It’s Time to Hit the Tennis Court

Summer weather is finally rolling in and it’s the perfect time to head outdoors and get some exercise. This year may not have started out rife with the opportunity to enjoy carefree fun, but it’s finally time to turn the season around.

The best—and easiest—way to do that? Fall in love with tennis, one of the world’s great sports. Tennis combines stamina, strength and a healthy dash of elegance. It’s also one of the first sports given the green light to reopen recently in Canada, so you can hit the court with confidence.

Here are our top reasons why tennis might just be the perfect pastime to get behind for 2020.

Tennis is Set Up for Social Distancing

Considering singles players typically use their own rackets, mark their balls and play at opposite ends of the court, tennis is the ideal way to get your blood pumping while easily respecting the suggested guidelines for physical distancing.

It’s a Family-Friendly Game

Your kids will rebel if you suggest one more round of board games. Instead, lace up and hit the courts with your crew so they can burn off some energy and you can reinvigorate your family time with a much-needed dose of fun as you practice your rallies.

A woman is serving the ball. She is throwing the ball into the air with a tennis racquet in the other hand

It’s an Unparalleled Workout

Let’s be honest: it’s been hard for some of us to stay on top of a workout regime during these oft-labelled “unprecedented times.” But learning tennis serves up the perfect pleasurable way to get your body moving again if you’ve been, ahem, a bit idle — and, those who have been diligent can up their cardio a notch with a fast-paced match to really sweat it out this summer.

Tennis is Affordable Fun

Sure, tennis might once have seemed like the exclusive purview of country club members, but the sport is actually widely accessible. Just take a short jaunt to one of the roughly 7,500 outdoor courts across the country — many of which are in public parks and free to use — and join the 6.5 million Canadians who are obsessed with the sport.

It’s the Antidote to the Sluggish WFH Life

Raise your hand if you could do with a boost in acuity and leveled-up concentration at this point. (For the record, our hands are way, way up.) For that reason alone, tennis’ hard-earned reputation as a game of pointed strategy and razor-sharp hand-eye coordination is more valuable now than ever.

It Will Round Out Your Bucket List

Combine your pent-up love of travel and your new favourite sport with an unforgettable visit to Fairmont Banff Springs. The luxe resort boasts five synthetic grass courts and an unbeatable view of the majestic of the Rocky Mountains. Afterwards, treat yourself to a massage at the on-site Willow Stream Spa.

It’s a Great Way to Socialize

A beautiful court under a clear blue sky—what could be a more welcoming setting in which to socialize? Tennis offers a fun opportunity to hang out with friends as you play together, and also to meet new people on the court. Smash a few balls, then grab a gin and tonic—now that’s a perfect Sunday afternoon.

A family of four play tennis

It’s a Sport for All Ages

Tennis is the perfect sport for retirees who are looking for a cardio workout.
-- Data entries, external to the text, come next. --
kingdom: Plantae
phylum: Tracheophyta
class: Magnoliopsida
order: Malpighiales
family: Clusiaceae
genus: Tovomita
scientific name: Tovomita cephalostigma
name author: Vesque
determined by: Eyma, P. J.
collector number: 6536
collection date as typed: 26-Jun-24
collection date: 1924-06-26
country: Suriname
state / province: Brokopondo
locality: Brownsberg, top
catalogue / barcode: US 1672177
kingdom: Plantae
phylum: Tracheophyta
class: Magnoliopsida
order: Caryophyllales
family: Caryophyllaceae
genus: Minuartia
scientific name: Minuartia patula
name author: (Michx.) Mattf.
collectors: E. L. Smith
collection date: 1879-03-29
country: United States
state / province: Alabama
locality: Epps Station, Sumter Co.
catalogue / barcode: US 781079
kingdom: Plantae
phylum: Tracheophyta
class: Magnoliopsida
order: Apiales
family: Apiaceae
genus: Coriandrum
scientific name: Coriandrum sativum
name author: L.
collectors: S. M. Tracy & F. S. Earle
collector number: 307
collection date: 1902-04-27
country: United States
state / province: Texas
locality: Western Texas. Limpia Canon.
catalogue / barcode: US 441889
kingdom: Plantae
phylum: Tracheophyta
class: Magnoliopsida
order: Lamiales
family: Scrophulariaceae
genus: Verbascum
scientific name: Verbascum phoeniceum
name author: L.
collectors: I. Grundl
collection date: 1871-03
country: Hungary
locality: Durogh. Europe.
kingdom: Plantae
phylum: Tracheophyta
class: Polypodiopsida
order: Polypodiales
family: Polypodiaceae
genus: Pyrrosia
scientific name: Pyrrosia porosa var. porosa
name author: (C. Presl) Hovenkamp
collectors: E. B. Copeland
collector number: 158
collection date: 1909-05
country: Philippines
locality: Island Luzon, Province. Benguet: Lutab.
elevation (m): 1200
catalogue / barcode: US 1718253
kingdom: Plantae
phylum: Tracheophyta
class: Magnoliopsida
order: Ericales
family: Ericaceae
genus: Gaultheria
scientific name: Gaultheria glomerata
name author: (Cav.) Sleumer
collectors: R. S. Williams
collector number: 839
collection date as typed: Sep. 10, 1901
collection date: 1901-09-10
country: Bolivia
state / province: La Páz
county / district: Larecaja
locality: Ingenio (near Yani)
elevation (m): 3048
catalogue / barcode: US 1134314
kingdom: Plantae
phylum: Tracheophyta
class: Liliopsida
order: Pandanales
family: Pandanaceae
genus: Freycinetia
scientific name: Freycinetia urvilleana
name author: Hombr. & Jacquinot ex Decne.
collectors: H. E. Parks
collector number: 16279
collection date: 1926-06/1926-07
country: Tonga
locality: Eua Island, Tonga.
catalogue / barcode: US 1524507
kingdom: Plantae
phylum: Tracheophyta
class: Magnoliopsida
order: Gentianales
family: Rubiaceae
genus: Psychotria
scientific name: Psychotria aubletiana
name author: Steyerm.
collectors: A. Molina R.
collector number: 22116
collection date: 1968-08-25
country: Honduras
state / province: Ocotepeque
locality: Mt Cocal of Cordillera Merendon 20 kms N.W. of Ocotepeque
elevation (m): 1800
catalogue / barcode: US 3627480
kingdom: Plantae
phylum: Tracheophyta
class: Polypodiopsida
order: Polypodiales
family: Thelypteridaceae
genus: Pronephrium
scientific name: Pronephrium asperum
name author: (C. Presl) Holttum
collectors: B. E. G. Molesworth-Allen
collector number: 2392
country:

Unlike intensive contact sports like hockey or rugby, tennis can be taken up at any age. It’s also a great first sport for kids—it builds confidence as well as muscle.

Tennis will Quench your Competitive Streak

Tennis devotees know: there is no greater feeling than the moment your serve connects completely; no richer satisfaction than when you slam the ball cross court, just out of reach of your opponent; and no deeper joy than a win born of both skill and speed.

It’s our Time to Shine

Canadians are steadfastly rising up the ranks, adding an electric energy to the global sport. Young buck Felix Auger Aliassime is currently ranked 20th in the world and Mississauga’s Bianca Andreescu dropped jaws last year when she catapulted from 152nd place to the top of the game, beating the iconic Serena Williams in the U.S Open final to score Canada’s first grand slam singles title.